Data for the task:
=== Section Start ===

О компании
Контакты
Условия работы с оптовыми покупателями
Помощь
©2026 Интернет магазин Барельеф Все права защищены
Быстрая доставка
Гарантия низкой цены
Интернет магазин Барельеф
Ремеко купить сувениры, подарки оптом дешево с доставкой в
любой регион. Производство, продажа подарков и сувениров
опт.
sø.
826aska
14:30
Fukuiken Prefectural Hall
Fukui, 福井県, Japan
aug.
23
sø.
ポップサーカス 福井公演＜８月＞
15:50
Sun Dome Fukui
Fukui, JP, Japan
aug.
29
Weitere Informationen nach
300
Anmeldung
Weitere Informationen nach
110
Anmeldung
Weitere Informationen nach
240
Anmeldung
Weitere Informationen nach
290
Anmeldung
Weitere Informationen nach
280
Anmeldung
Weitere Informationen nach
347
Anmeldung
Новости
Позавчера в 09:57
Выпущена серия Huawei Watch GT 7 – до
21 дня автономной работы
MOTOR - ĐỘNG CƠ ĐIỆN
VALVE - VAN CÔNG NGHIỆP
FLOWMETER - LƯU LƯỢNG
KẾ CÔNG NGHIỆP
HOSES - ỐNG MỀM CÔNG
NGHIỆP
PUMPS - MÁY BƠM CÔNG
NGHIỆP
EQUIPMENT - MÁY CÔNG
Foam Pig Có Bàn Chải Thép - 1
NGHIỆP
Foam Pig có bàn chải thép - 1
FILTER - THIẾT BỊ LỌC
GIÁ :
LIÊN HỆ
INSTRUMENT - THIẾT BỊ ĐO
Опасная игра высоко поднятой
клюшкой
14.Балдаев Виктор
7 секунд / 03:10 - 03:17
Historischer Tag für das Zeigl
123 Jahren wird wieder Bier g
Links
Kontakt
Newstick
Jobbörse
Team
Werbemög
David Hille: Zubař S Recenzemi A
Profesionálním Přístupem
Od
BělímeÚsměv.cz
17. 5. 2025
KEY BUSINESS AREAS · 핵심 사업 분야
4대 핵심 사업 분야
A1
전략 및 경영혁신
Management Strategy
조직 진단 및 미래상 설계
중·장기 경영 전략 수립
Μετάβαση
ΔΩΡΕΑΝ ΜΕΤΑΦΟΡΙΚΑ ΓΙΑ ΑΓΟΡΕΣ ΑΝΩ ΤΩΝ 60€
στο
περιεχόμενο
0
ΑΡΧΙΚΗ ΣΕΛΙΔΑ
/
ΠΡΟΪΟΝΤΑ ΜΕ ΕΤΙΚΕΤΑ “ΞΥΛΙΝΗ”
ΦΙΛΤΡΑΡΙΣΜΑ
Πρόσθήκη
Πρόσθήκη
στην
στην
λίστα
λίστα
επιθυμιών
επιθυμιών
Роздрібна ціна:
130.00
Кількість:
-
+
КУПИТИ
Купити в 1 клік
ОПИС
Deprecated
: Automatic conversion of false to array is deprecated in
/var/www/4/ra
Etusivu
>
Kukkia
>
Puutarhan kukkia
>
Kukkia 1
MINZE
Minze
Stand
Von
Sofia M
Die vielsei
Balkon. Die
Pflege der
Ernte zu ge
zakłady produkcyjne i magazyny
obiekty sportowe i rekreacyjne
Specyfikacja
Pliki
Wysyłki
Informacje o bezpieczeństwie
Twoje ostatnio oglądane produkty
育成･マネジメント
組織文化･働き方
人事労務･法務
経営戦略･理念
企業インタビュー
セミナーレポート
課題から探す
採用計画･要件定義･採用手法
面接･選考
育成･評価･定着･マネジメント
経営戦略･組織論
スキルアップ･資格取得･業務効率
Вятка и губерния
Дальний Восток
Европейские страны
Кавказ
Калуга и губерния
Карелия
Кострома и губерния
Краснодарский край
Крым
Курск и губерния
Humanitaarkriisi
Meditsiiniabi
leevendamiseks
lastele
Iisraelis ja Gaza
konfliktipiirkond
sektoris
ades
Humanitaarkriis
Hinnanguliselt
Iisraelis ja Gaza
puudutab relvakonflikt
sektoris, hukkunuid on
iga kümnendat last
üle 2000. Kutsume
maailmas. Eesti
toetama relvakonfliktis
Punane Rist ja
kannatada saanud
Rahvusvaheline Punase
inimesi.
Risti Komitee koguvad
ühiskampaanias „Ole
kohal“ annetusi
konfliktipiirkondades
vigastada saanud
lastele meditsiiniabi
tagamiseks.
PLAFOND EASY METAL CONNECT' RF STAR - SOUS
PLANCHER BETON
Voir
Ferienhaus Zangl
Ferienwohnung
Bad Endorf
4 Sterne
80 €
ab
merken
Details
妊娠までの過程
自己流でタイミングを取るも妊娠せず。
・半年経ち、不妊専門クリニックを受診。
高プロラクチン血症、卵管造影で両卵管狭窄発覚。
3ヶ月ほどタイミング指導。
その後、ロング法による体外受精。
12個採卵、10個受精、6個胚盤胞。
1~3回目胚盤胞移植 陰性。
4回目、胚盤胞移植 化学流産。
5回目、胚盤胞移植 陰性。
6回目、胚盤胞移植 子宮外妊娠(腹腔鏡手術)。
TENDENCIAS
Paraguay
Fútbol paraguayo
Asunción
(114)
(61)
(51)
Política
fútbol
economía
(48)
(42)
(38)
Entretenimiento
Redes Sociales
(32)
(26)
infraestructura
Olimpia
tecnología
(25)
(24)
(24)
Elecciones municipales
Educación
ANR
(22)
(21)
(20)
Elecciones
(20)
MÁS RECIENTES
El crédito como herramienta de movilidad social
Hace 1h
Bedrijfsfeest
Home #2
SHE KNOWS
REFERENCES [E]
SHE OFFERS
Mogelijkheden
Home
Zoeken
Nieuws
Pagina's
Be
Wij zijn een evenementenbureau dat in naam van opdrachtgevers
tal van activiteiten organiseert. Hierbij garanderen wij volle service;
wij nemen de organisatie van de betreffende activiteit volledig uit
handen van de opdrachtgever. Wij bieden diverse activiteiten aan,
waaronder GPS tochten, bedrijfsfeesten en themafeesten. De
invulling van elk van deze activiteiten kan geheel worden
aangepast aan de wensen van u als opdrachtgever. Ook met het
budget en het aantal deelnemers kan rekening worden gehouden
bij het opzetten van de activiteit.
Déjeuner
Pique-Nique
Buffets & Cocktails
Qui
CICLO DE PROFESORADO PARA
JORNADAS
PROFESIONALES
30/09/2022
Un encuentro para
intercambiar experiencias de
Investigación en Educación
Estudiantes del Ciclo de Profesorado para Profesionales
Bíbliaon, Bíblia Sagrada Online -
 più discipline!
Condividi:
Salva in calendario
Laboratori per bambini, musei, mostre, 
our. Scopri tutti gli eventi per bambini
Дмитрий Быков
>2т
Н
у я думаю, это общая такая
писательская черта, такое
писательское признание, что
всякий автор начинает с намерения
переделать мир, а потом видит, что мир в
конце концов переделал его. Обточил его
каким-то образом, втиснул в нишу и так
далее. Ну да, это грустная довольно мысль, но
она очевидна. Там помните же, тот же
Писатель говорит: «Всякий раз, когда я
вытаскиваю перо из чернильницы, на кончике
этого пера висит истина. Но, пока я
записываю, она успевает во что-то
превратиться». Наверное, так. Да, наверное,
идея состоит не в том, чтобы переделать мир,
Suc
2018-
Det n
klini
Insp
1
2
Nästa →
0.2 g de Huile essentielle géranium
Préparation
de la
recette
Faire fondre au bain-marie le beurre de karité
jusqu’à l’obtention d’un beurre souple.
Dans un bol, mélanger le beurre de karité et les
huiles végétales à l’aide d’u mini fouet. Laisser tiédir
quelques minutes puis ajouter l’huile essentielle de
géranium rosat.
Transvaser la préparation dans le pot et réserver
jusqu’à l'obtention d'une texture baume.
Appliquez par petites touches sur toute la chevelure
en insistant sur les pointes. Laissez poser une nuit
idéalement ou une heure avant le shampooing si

=== Section End ===

Copy out every line of text in the material word for word, keeping the original order and line breaks.

Your solution:
О компании
Контакты
Условия работы с оптовыми покупателями
Помощь
©2026 Интернет магазин Барельеф Все права защищены
Быстрая доставка
Гарантия низкой цены
Интернет магазин Барельеф
Ремеко купить сувениры, подарки оптом дешево с доставкой в
любой регион. Производство, продажа подарков и сувениров
опт.
sø.
826aska
14:30
Fukuiken Prefectural Hall
Fukui, 福井県, Japan
aug.
23
sø.
ポップサーカス 福井公演＜８月＞
15:50
Sun Dome Fukui
Fukui, JP, Japan
aug.
29
Weitere Informationen nach
300
Anmeldung
Weitere Informationen nach
110
Anmeldung
Weitere Informationen nach
240
Anmeldung
Weitere Informationen nach
290
Anmeldung
Weitere Informationen nach
280
Anmeldung
Weitere Informationen nach
347
Anmeldung
Новости
Позавчера в 09:57
Выпущена серия Huawei Watch GT 7 – до
21 дня автономной работы
MOTOR - ĐỘNG CƠ ĐIỆN
VALVE - VAN CÔNG NGHIỆP
FLOWMETER - LƯU LƯỢNG
KẾ CÔNG NGHIỆP
HOSES - ỐNG MỀM CÔNG
NGHIỆP
PUMPS - MÁY BƠM CÔNG
NGHIỆP
EQUIPMENT - MÁY CÔNG
Foam Pig Có Bàn Chải Thép - 1
NGHIỆP
Foam Pig có bàn chải thép - 1
FILTER - THIẾT BỊ LỌC
GIÁ :
LIÊN HỆ
INSTRUMENT - THIẾT BỊ ĐO
Опасная игра высоко поднятой
клюшкой
14.Балдаев Виктор
7 секунд / 03:10 - 03:17
Historischer Tag für das Zeigl
123 Jahren wird wieder Bier g
Links
Kontakt
Newstick
Jobbörse
Team
Werbemög
David Hille: Zubař S Recenzemi A
Profesionálním Přístupem
Od
BělímeÚsměv.cz
17. 5. 2025
KEY BUSINESS AREAS · 핵심 사업 분야
4대 핵심 사업 분야
A1
전략 및 경영혁신
Management Strategy
조직 진단 및 미래상 설계
중·장기 경영 전략 수립
Μετάβαση
ΔΩΡΕΑΝ ΜΕΤΑΦΟΡΙΚΑ ΓΙΑ ΑΓΟΡΕΣ ΑΝΩ ΤΩΝ 60€
στο
περιεχόμενο
0
ΑΡΧΙΚΗ ΣΕΛΙΔΑ
/
ΠΡΟΪΟΝΤΑ ΜΕ ΕΤΙΚΕΤΑ “ΞΥΛΙΝΗ”
ΦΙΛΤΡΑΡΙΣΜΑ
Πρόσθήκη
Πρόσθήκη
στην
στην
λίστα
λίστα
επιθυμιών
επιθυμιών
Роздрібна ціна:
130.00
Кількість:
-
+
КУПИТИ
Купити в 1 клік
ОПИС
Deprecated
: Automatic conversion of false to array is deprecated in
/var/www/4/ra
Etusivu
>
Kukkia
>
Puutarhan kukkia
>
Kukkia 1
MINZE
Minze
Stand
Von
Sofia M
Die vielsei
Balkon. Die
Pflege der
Ernte zu ge
zakłady produkcyjne i magazyny
obiekty sportowe i rekreacyjne
Specyfikacja
Pliki
Wysyłki
Informacje o bezpieczeństwie
Twoje ostatnio oglądane produkty
育成･マネジメント
組織文化･働き方
人事労務･法務
経営戦略･理念
企業インタビュー
セミナーレポート
課題から探す
採用計画･要件定義･採用手法
面接･選考
育成･評価･定着･マネジメント
経営戦略･組織論
スキルアップ･資格取得･業務効率
Вятка и губерния
Дальний Восток
Европейские страны
Кавказ
Калуга и губерния
Карелия
Кострома и губерния
Краснодарский край
Крым
Курск и губерния
Humanitaarkriisi
Meditsiiniabi
leevendamiseks
lastele
Iisraelis ja Gaza
konfliktipiirkond
sektoris
ades
Humanitaarkriis
Hinnanguliselt
Iisraelis ja Gaza
puudutab relvakonflikt
sektoris, hukkunuid on
iga kümnendat last
üle 2000. Kutsume
maailmas. Eesti
toetama relvakonfliktis
Punane Rist ja
kannatada saanud
Rahvusvaheline Punase
inimesi.
Risti Komitee koguvad
ühiskampaanias „Ole
kohal“ annetusi
konfliktipiirkondades
vigastada saanud
lastele meditsiiniabi
tagamiseks.
PLAFOND EASY METAL CONNECT' RF STAR - SOUS
PLANCHER BETON
Voir
Ferienhaus Zangl
Ferienwohnung
Bad Endorf
4 Sterne
80 €
ab
merken
Details
妊娠までの過程
自己流でタイミングを取るも妊娠せず。
・半年経ち、不妊専門クリニックを受診。
高プロラクチン血症、卵管造影で両卵管狭窄発覚。
3ヶ月ほどタイミング指導。
その後、ロング法による体外受精。
12個採卵、10個受精、6個胚盤胞。
1~3回目胚盤胞移植 陰性。
4回目、胚盤胞移植 化学流産。
5回目、胚盤胞移植 陰性。
6回目、胚盤胞移植 子宮外妊娠(腹腔鏡手術)。
TENDENCIAS
Paraguay
Fútbol paraguayo
Asunción
(114)
(61)
(51)
Política
fútbol
economía
(48)
(42)
(38)
Entretenimiento
Redes Sociales
(32)
(26)
infraestructura
Olimpia
tecnología
(25)
(24)
(24)
Elecciones municipales
Educación
ANR
(22)
(21)
(20)
Elecciones
(20)
MÁS RECIENTES
El crédito como herramienta de movilidad social
Hace 1h
Bedrijfsfeest
Home #2
SHE KNOWS
REFERENCES [E]
SHE OFFERS
Mogelijkheden
Home
Zoeken
Nieuws
Pagina's
Be
Wij zijn een evenementenbureau dat in naam van opdrachtgevers
tal van activiteiten organiseert. Hierbij garanderen wij volle service;
wij nemen de organisatie van de betreffende activiteit volledig uit
handen van de opdrachtgever. Wij bieden diverse activiteiten aan,
waaronder GPS tochten, bedrijfsfeesten en themafeesten. De
invulling van elk van deze activiteiten kan geheel worden
aangepast aan de wensen van u als opdrachtgever. Ook met het
budget en het aantal deelnemers kan rekening worden gehouden
bij het opzetten van de activiteit.
Déjeuner
Pique-Nique
Buffets & Cocktails
Qui
CICLO DE PROFESORADO PARA
JORNADAS
PROFESIONALES
30/09/2022
Un encuentro para
intercambiar experiencias de
Investigación en Educación
Estudiantes del Ciclo de Profesorado para Profesionales
Bíbliaon, Bíblia Sagrada Online -
 più discipline!
Condividi:
Salva in calendario
Laboratori per bambini, musei, mostre, 
our. Scopri tutti gli eventi per bambini
Дмитрий Быков
>2т
Н
у я думаю, это общая такая
писательская черта, такое
писательское признание, что
всякий автор начинает с намерения
переделать мир, а потом видит, что мир в
конце концов переделал его. Обточил его
каким-то образом, втиснул в нишу и так
далее. Ну да, это грустная довольно мысль, но
она очевидна. Там помните же, тот же
Писатель говорит: «Всякий раз, когда я
вытаскиваю перо из чернильницы, на кончике
этого пера висит истина. Но, пока я
записываю, она успевает во что-то
превратиться». Наверное, так. Да, наверное,
идея состоит не в том, чтобы переделать мир,
Suc
2018-
Det n
klini
Insp
1
2
Nästa →
0.2 g de Huile essentielle géranium
Préparation
de la
recette
Faire fondre au bain-marie le beurre de karité
jusqu’à l’obtention d’un beurre souple.
Dans un bol, mélanger le beurre de karité et les
huiles végétales à l’aide d’u mini fouet. Laisser tiédir
quelques minutes puis ajouter l’huile essentielle de
géranium rosat.
Transvaser la préparation dans le pot et réserver
jusqu’à l'obtention d'une texture baume.
Appliquez par petites touches sur toute la chevelure
en insistant sur les pointes. Laissez poser une nuit
idéalement ou une heure avant le shampooing si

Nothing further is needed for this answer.